* [Problem to solve]
From the data below, return all lines holding the string "στην".

(Stored data)

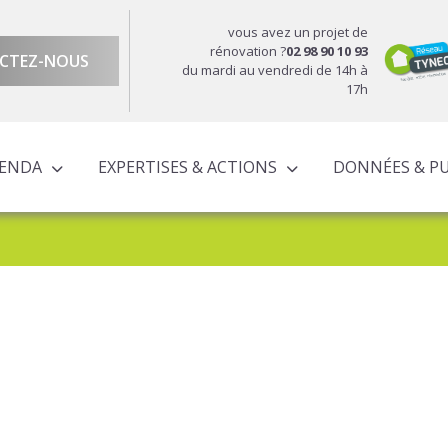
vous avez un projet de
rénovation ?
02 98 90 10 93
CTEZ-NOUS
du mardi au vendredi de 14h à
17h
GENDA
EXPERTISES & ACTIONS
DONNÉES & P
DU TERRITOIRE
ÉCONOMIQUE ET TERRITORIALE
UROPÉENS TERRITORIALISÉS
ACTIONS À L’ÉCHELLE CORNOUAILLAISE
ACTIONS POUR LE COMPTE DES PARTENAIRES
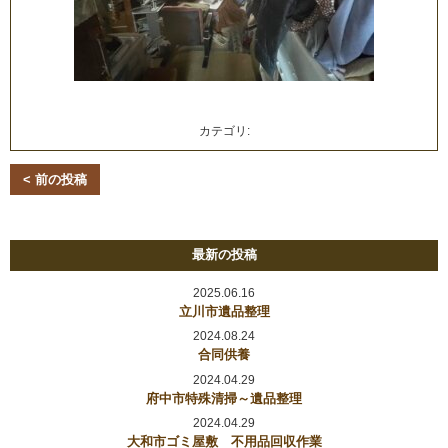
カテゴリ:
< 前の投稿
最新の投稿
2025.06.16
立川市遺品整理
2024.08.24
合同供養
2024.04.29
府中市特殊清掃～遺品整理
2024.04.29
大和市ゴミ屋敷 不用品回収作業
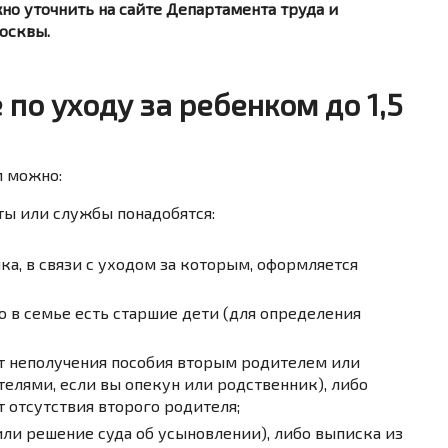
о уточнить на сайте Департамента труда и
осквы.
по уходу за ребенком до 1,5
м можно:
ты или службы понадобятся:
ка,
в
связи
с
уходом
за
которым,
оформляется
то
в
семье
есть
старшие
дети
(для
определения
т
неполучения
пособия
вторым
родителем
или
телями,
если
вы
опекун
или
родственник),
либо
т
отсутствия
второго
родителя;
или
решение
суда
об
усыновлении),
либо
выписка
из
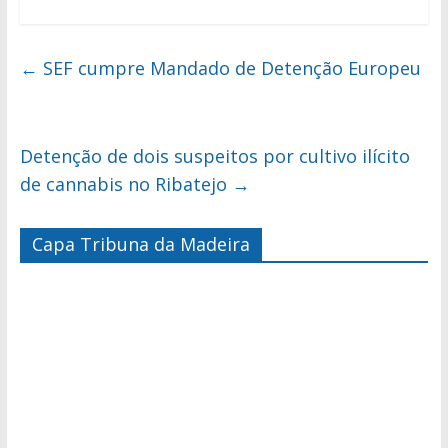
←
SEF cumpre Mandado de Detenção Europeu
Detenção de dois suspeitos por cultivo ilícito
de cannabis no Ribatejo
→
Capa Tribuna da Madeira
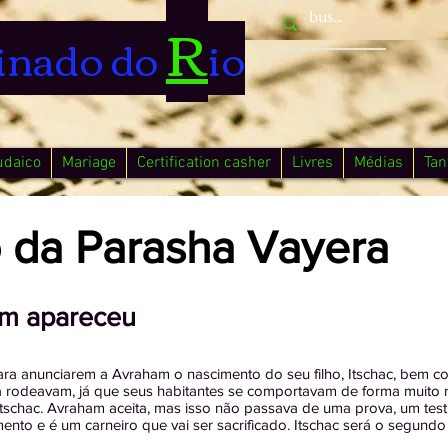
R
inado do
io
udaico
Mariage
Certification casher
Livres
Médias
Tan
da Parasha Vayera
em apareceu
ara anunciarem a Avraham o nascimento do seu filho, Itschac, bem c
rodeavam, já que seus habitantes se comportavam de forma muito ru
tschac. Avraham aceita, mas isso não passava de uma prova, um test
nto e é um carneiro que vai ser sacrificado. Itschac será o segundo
==
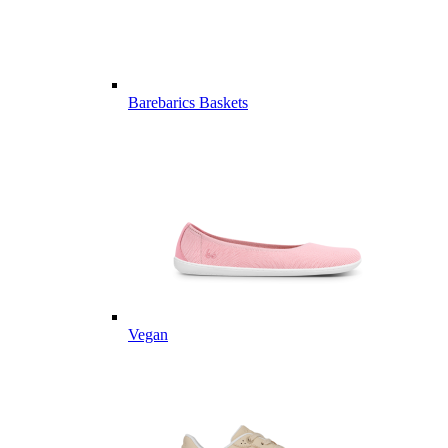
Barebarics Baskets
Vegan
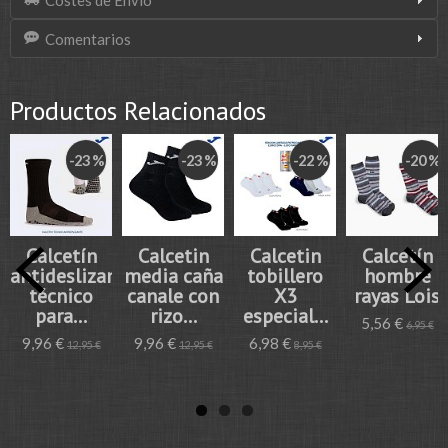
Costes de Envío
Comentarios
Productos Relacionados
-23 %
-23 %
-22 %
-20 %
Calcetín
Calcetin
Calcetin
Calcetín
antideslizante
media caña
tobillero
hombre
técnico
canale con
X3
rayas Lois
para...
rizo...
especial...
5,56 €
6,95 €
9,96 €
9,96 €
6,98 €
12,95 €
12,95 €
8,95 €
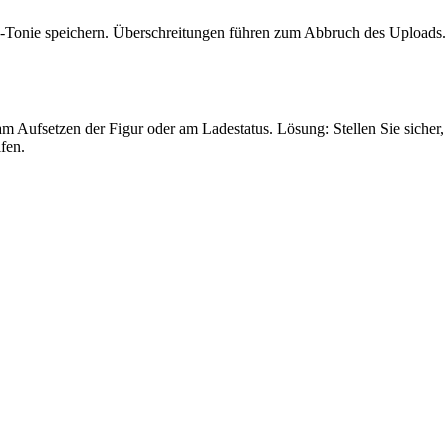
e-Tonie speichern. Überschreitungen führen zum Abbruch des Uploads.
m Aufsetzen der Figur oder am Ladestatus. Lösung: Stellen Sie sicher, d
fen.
* * *
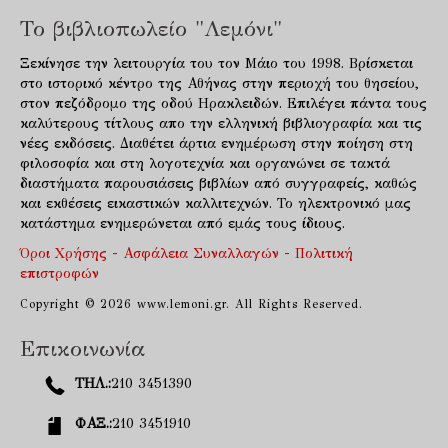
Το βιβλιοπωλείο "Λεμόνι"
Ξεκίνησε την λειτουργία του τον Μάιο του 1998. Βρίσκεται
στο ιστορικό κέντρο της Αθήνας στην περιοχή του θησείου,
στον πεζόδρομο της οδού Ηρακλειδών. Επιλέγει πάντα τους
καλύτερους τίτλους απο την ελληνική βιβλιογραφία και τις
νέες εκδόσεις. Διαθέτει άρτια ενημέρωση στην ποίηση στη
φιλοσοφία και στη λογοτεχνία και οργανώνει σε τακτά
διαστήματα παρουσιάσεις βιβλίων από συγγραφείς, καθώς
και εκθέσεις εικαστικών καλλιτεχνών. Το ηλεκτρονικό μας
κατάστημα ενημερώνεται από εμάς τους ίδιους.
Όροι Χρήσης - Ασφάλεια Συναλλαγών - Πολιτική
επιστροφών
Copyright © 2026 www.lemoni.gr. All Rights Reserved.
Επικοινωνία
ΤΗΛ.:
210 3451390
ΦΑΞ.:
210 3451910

* [Answer for the task]
στο ιστορικό κέντρο της Αθήνας στην περιοχή του θησείου,
νέες εκδόσεις. Διαθέτει άρτια ενημέρωση στην ποίηση στη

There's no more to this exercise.